═════ Exercise materials ═════
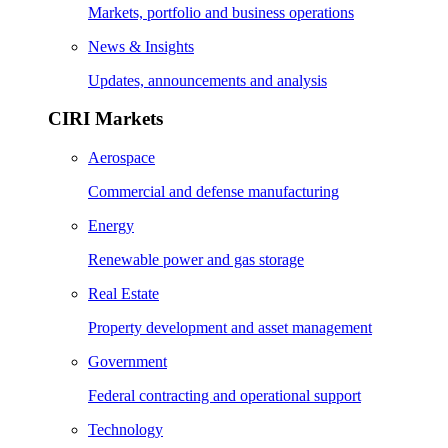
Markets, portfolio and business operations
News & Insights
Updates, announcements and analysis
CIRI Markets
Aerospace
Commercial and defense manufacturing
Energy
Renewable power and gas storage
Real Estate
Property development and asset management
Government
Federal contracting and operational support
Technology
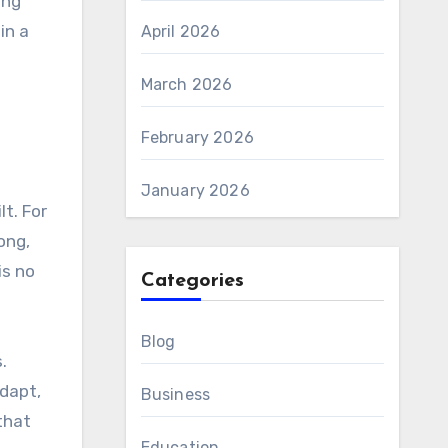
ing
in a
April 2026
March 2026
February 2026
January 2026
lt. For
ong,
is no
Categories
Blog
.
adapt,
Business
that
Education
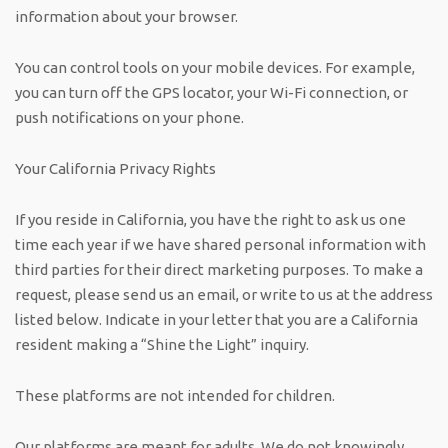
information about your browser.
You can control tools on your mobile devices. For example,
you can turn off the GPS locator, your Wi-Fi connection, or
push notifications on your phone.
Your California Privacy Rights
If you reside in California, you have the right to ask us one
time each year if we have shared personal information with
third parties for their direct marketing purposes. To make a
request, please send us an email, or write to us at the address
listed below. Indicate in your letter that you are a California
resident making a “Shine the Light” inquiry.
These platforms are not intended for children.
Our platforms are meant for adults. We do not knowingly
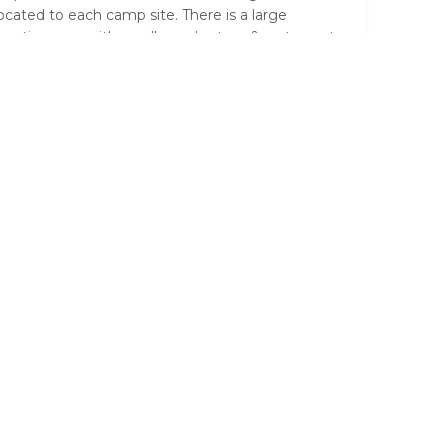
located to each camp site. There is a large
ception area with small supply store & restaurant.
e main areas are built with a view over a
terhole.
═════
- [Brief]:
The response must repeat all the lines above exactly and include no pictures.

- [Task output]:
Markets, portfolio and business operations
News & Insights
Updates, announcements and analysis
CIRI Markets
Aerospace
Commercial and defense manufacturing
Energy
Renewable power and gas storage
Real Estate
Property development and asset management
Government
Federal contracting and operational support
Technology
ing
in a
April 2026
March 2026
February 2026
January 2026
lt. For
ong,
is no
Categories
Blog
.
adapt,
Business
that
Education
information about your browser.
You can control tools on your mobile devices. For example,
you can turn off the GPS locator, your Wi-Fi connection, or
push notifications on your phone.
Your California Privacy Rights
If you reside in California, you have the right to ask us one
time each year if we have shared personal information with
third parties for their direct marketing purposes. To make a
request, please send us an email, or write to us at the address
listed below. Indicate in your letter that you are a California
resident making a “Shine the Light” inquiry.
These platforms are not intended for children.
Our platforms are meant for adults. We do not knowingly
located to each camp site. There is a large
ception area with small supply store & restaurant.
e main areas are built with a view over a
terhole.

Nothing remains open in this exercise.